COMPITO SCRITTO ▸ Stabilisci se ciascuna delle seguenti affermazioni concorda con il brano sul potere. Rispondi sì o no e riporta tra virgolette le parole del brano che lo decidono. (a) Il libro citato è uscito presso Castelvecchi nel 2006. (b) Il brano si propone di trattare il potere in modo approfondito e specialistico. (c) Secondo la definizione riportata, il potere nasce dall'illusione di onnipotenza.

BRANO FORNITO ▸
------------------------

Fattor comune è l’esercizio del “governo” dell’organizzazione, o per meglio dire la gestione del Potere di governare, da cui hanno origine tutte le relazioni che danno vita all’organizzazione.
Cos’è il potere? Non vorrei certo addentrarmi in discorsi pieni di insidie e che sicuramente sono trattati in sedi molto più titolate di questa, la quale, invece, vuole essere una “chiacchierata” tra colleghi.
Vi propongo perciò la visione che ho tratto dal libro “la classe non è acqua” (M.Tarquini, V. Volpe – Castelvecchi editore 2006) che definisce il potere “capacità di agire socialmente: nasce, infatti, dall’abbandono dell’illusione di onnipotenza, della consapevolezza del proprio limite e della presenza del potere dell’altro, ma anche contemporaneamente dal desiderio di andare oltre, un desiderio che trae origine dal nostro eros”.

------------------------

ESTRATTO DEI DATI ▸
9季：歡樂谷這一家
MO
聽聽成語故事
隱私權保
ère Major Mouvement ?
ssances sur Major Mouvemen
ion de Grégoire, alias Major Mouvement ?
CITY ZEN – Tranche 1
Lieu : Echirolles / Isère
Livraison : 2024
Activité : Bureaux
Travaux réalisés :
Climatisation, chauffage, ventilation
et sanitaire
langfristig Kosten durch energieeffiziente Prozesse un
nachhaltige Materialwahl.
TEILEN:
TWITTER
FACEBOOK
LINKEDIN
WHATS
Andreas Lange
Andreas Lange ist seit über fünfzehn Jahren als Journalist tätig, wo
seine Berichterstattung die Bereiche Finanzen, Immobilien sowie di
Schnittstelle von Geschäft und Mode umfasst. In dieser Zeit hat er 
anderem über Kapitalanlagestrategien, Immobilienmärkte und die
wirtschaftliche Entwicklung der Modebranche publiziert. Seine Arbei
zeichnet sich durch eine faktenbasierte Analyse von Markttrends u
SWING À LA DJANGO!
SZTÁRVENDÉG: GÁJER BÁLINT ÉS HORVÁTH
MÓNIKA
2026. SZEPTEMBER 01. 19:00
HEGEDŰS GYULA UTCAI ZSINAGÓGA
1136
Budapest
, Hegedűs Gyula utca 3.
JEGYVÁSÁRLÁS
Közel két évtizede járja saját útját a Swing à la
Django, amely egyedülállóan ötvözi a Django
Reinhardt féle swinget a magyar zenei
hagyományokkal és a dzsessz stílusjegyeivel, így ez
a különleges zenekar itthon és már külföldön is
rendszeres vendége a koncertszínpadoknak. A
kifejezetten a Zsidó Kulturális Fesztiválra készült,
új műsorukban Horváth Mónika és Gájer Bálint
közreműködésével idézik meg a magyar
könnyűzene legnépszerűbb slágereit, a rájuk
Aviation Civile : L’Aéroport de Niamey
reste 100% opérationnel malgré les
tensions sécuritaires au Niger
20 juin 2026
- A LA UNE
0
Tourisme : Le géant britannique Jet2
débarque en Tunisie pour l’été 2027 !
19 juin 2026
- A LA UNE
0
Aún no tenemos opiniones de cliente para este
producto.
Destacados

------------------------

RISULTATO DEL COMPITO ▸
(a) Sì: «Castelvecchi editore 2006».
(b) No: «Non vorrei certo addentrarmi in discorsi pieni di insidie».
(c) No: «nasce, infatti, dall’abbandono dell’illusione di onnipotenza».